All this is by way of an introduction to an article on Portuguese
shellfish. My view is: eat them if you dare. I wouldn't touch them.
Several people I know have been seriously ill after trying shellfish
here in the Algarve, one of whom had to be repatriated to a hospital in
the UK for treatment.
The Arade estuary is foul. At low tide guys are out on the mud flats
digging for crustaceans. Some of these get back to the local
restaurants.
I suggest you take a walk to windward of the estuary and take a deep
breath. The stench is appalling. The bed of the river is loaded with
sewage. No doubt that is why the Portuguese cook their food to death,
in an attempt to neutralise the poisons. I'd rather avoid the stuff.
It gets worse. The shellfish that used to be harvested from the Ria
Formosa at Olhao have been designated unfit for human consumption. This
is again due to the dumping of raw sewage into the estuary.

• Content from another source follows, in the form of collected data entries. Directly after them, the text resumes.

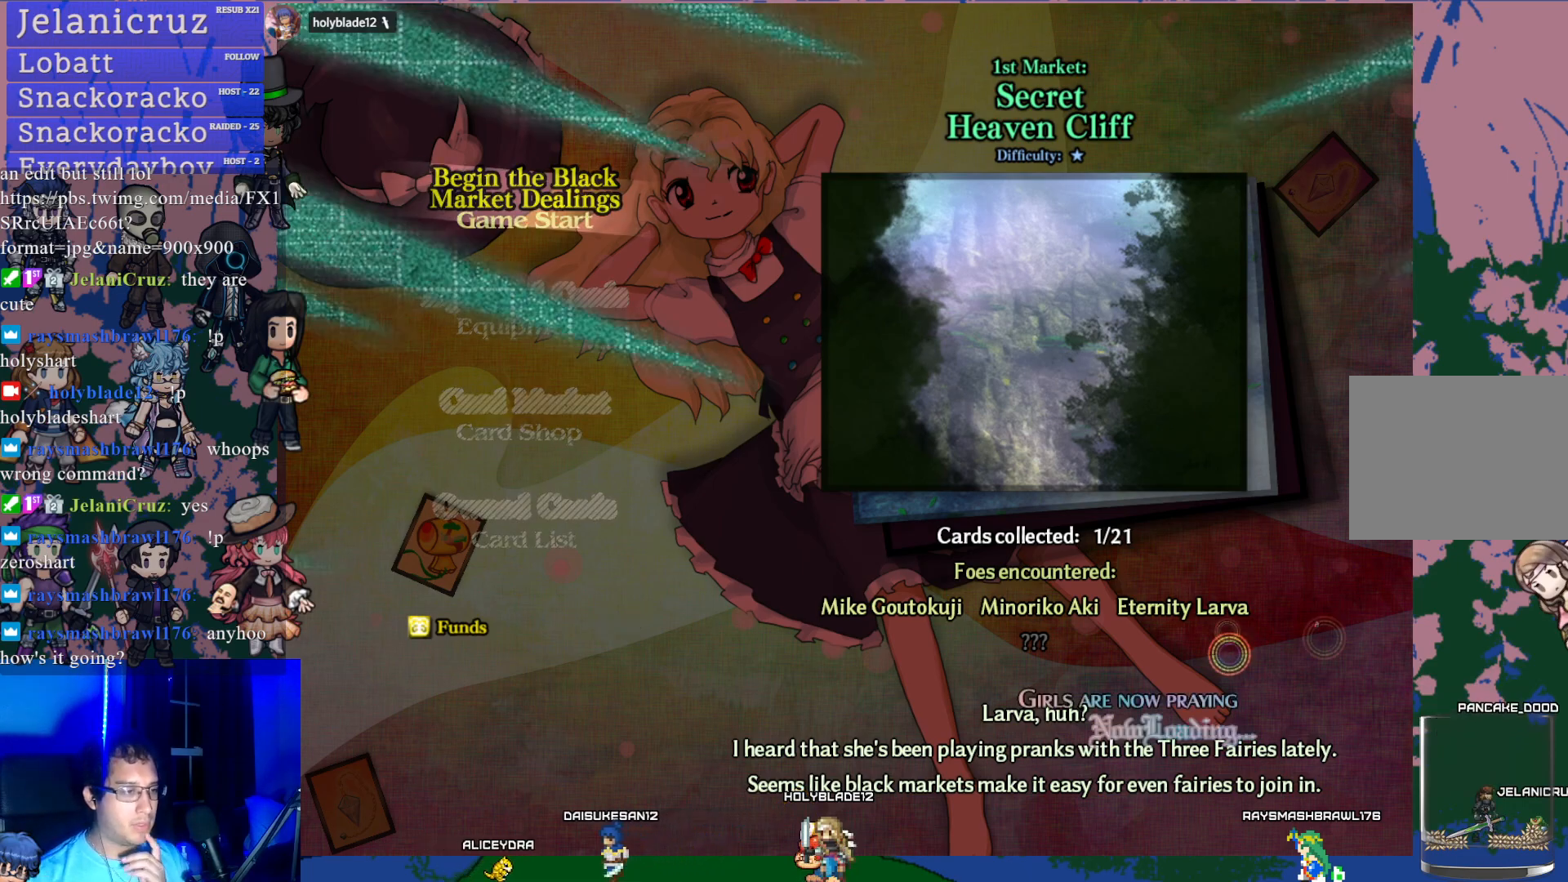
{"buttons": [], "left_stick": "center", "events": []}
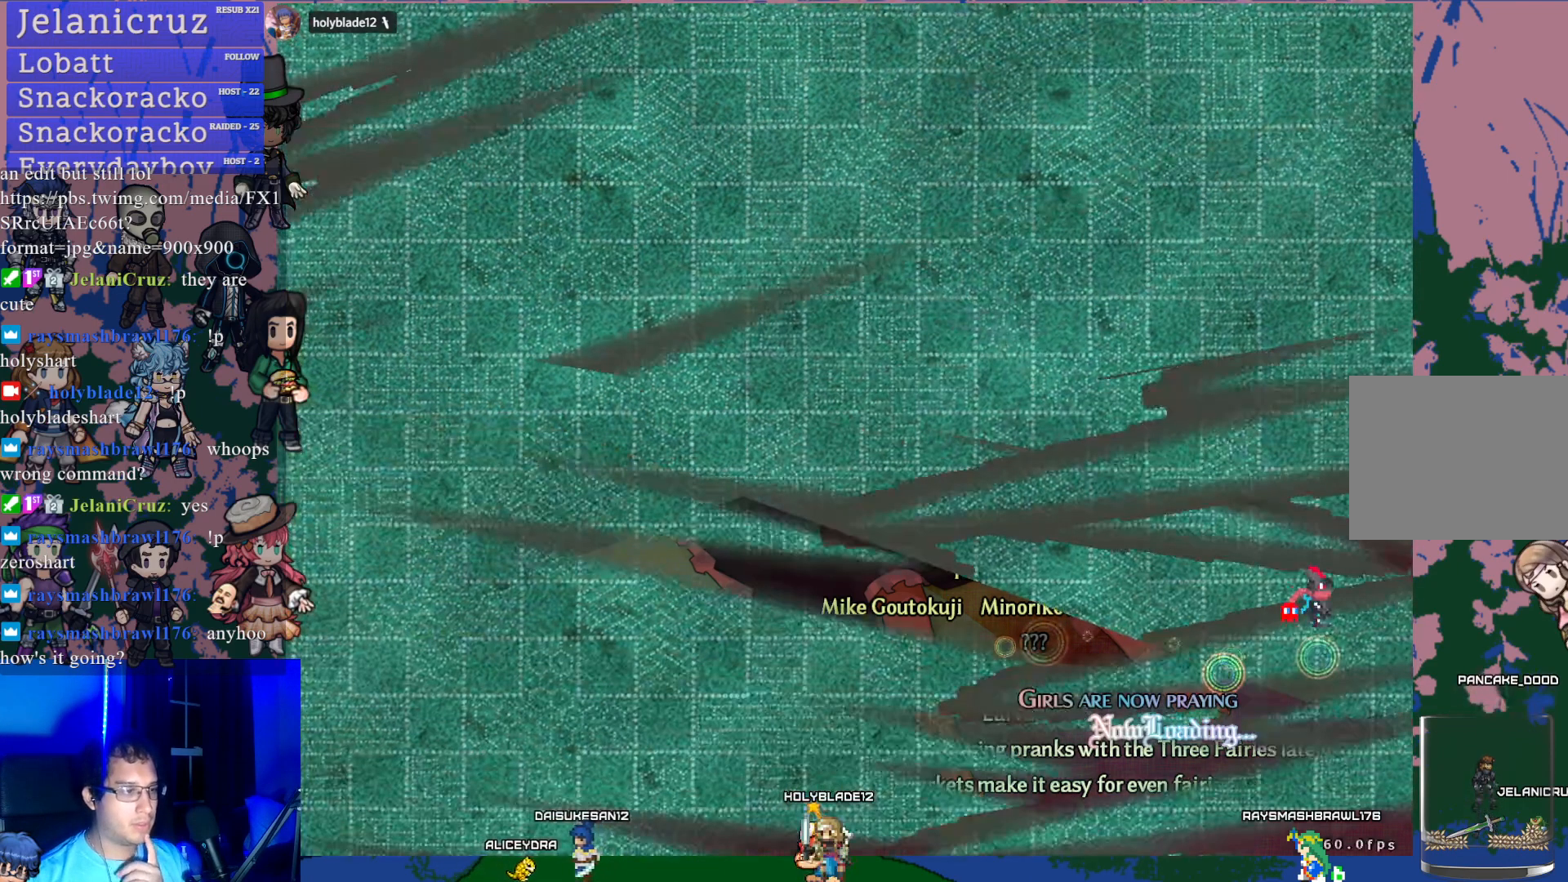
{"buttons": [], "left_stick": "center", "events": []}
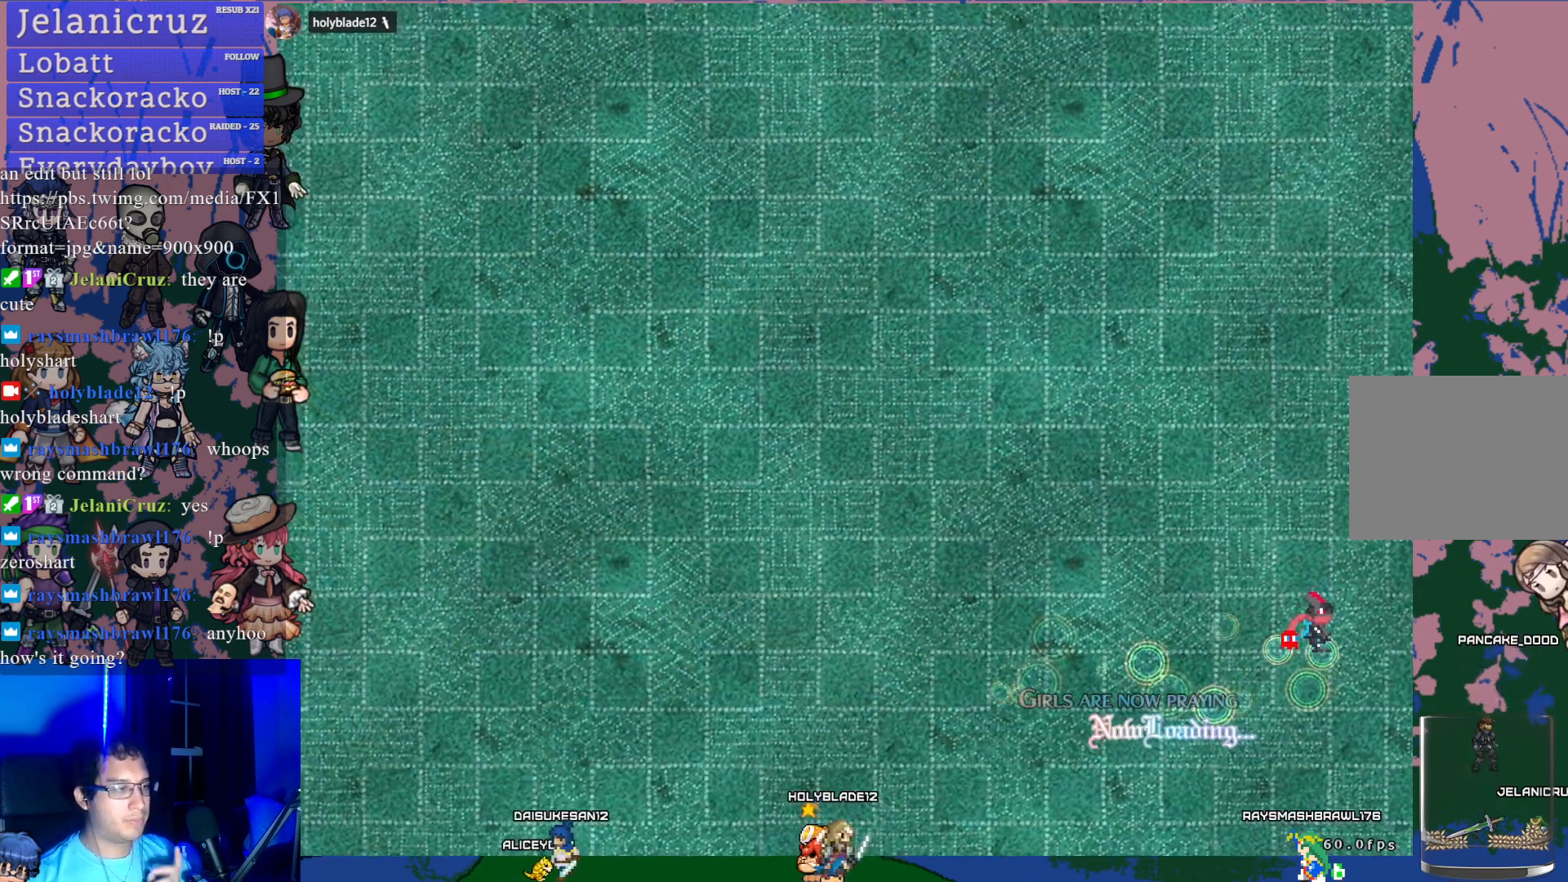
{"buttons": [], "left_stick": "center", "events": []}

Effectively, you are eating waste products concentrated in the body
tissues of the shellfish. Rather you than me.
This ban has been in place for some time, but there is now a complaint
against the government for doing nothing about the raw sewage, and
indeed, deliberately keeping the estuary polluted so no-one can
reasonably complain if oil is discovered offshore, and the farming of
shellfish would have to be stopped anyway.
Take it how you like, but once again we have another body blow to the
local economy, and a deliberate attempt by the government to make
matters worse. Apparently the closure has put another 2000 workers in a
local industry on the dole. Great news for a country already on its
knees!
Good grief, it's christmas in a week's time. I shall have to find
something nice to talk about. I promise to try.